Dominant groups of bacteria create molecules to become dormant when enough nutrients are not available.
A newly-discovered mechanism allows bacteria of the same species to interact and become dormant when its survival is jeopardized, according to a study published by the Proceedings of the National Academy of Sciences.
These findings suggest that slowing infections by changing the messages sent between the bacteria could allow the body to better attack pathogens without resulting in drug resistance.
“Bacteria are intelligent little organisms. They can survive almost anywhere and quickly adapt to new conditions,” said study co-author Satish Nair, PhD.
When bacteria compete for resources, the dominant group will secrete an antibiotic to kill the other bacteria, according to the study. When the number of bacteria surpasses the nutrients needed to survive, the group secretes a molecule that instructs it to become dormant, yet remain virulent. This molecule allows for slower growth until there are more resources available and may be useful in the fight against drug resistance.
“Ever since Alexander Fleming discovered penicillin in 1928, we have been using antibiotic molecules developed by 1 microorganism to kill another microorganism,” Dr Nair said. “Unfortunately, the bacteria have quickly adapted to resist antibiotics, and in a short time, antibiotics will be ineffective.”
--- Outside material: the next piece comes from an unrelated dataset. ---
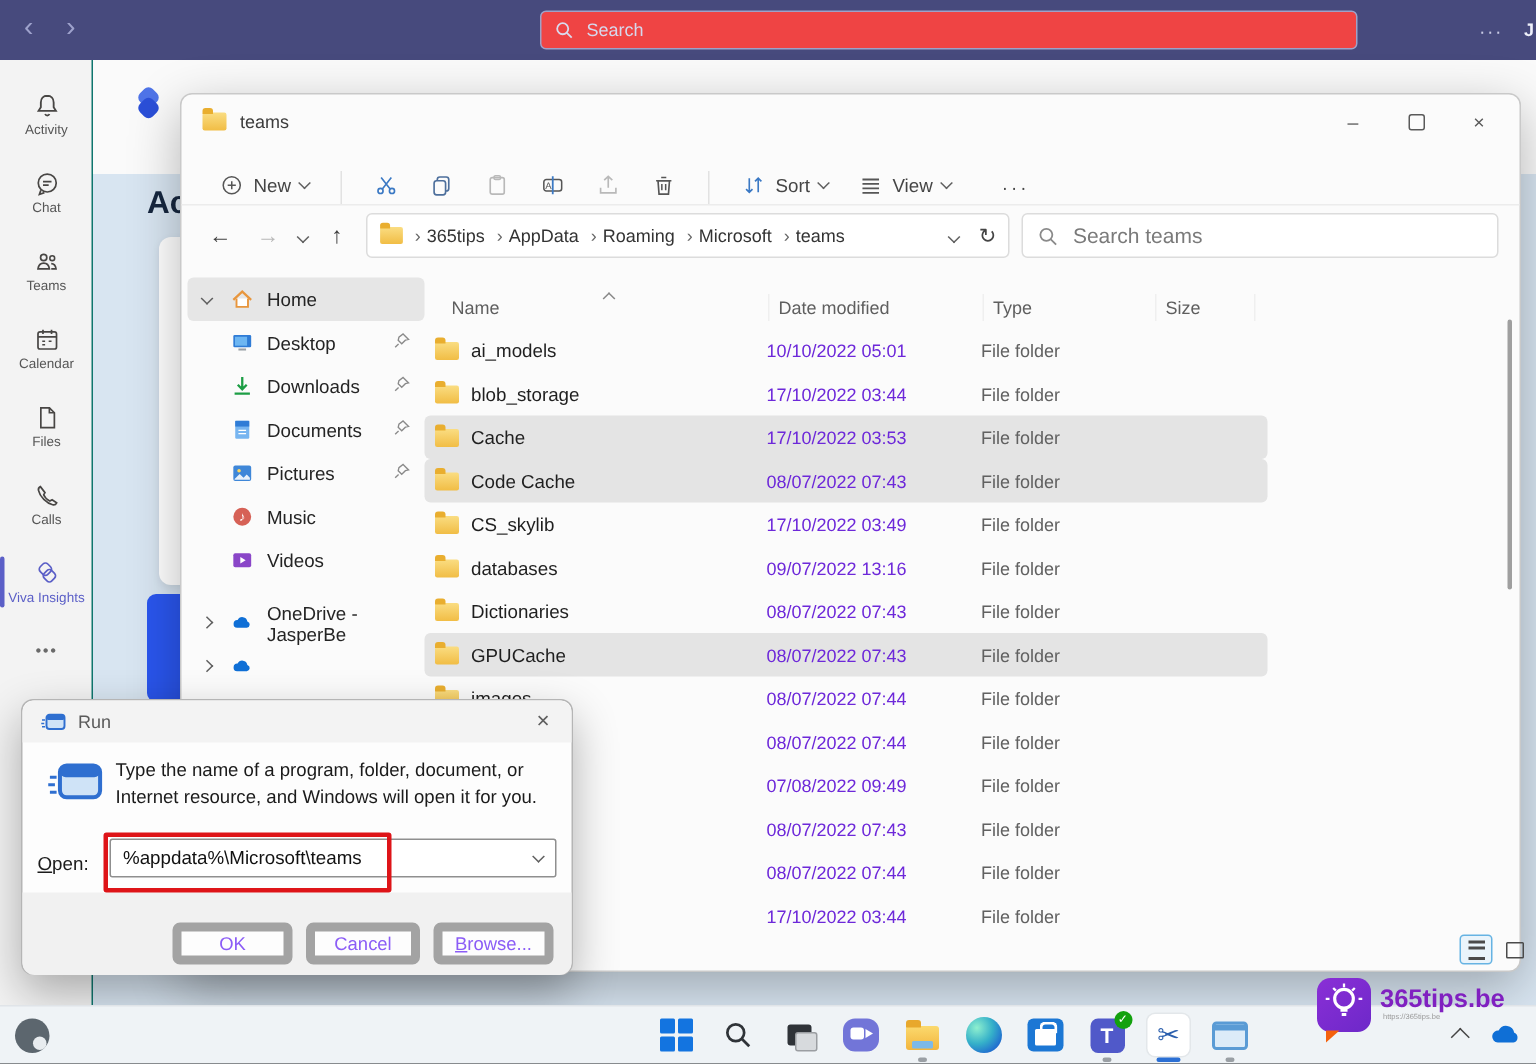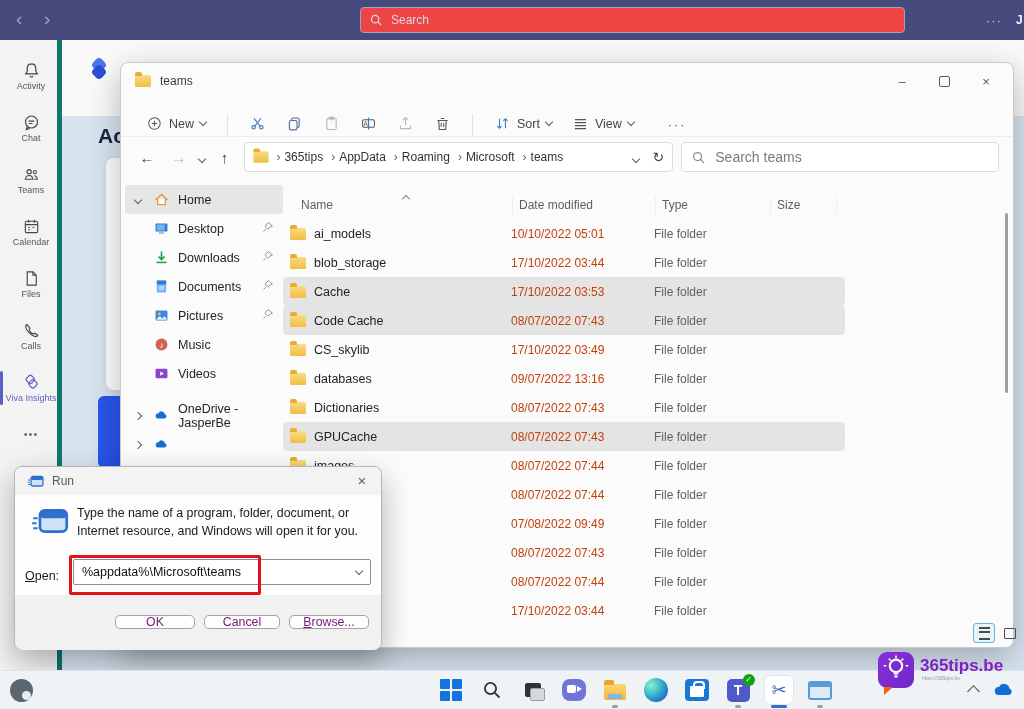"Activity" .rail { border-right: 5px solid #0f766e -> 1px solid #0f766e }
Antibiotic resistance is on the rise around the world, with many blaming the misuse and overuse of the drugs. Bacteria also play a role in resistance, as they are able to adapt easily.
“On average, nearly every species of bacteria is resistant to at least 1 antibiotic. Two years ago, researchers in Europe and Asia discovered a so-called superbug that is resistant to all known antibiotics,” Dr Nair said. “Bacteria can share adaptations very easily, and there are so many bacteria with different adaptations to share, which is why they can develop resistance so quickly.”
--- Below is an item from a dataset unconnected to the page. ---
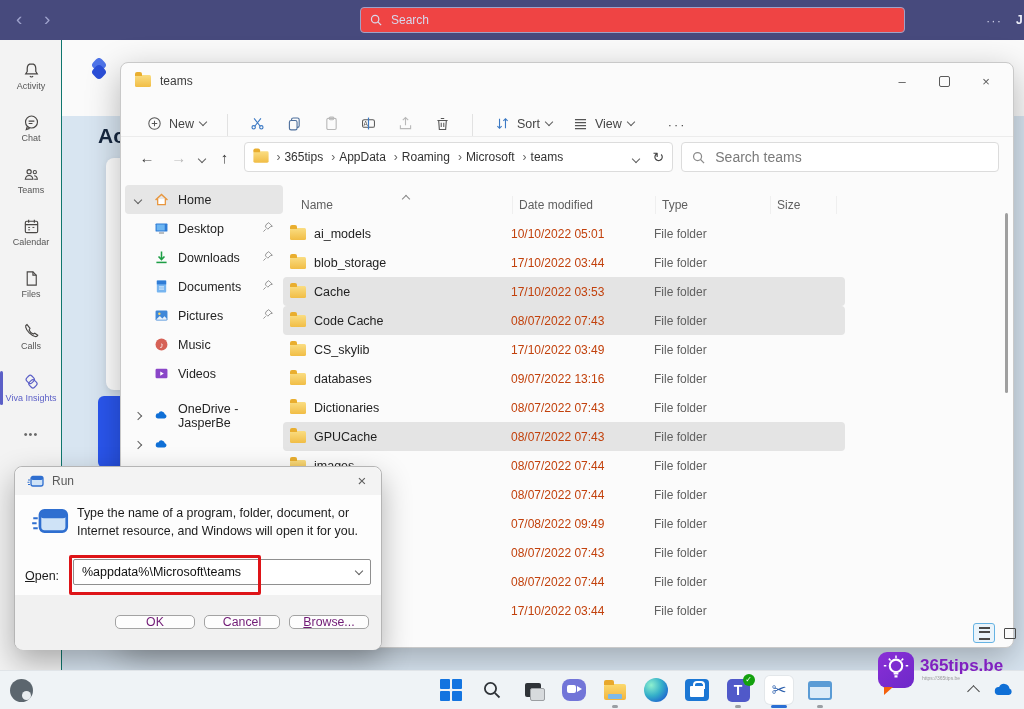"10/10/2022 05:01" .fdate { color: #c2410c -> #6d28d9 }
Currently, researchers have been searching for novel ways to combat antibiotic-resistant bacteria. These findings may present a way to successfully develop strategies against antibiotic resistance.
The new study targets the communication that bacteria uses to slow growth opposed to the signal to kill. The authors said that understanding how the bacteria slow their growth can lead to techniques that disrupt the normal communication of bacteria, according to the study.
This process would likely not lead to drug resistance, as dormancy signals are naturally occurring; however, more research is needed to confirm this hypothesis.
“We don’t need to kill bacteria to treat disease and infection; we can just slow them down and make them less potent,” Dr Nair concluded “That way, there is little chance for any resistance to develop.”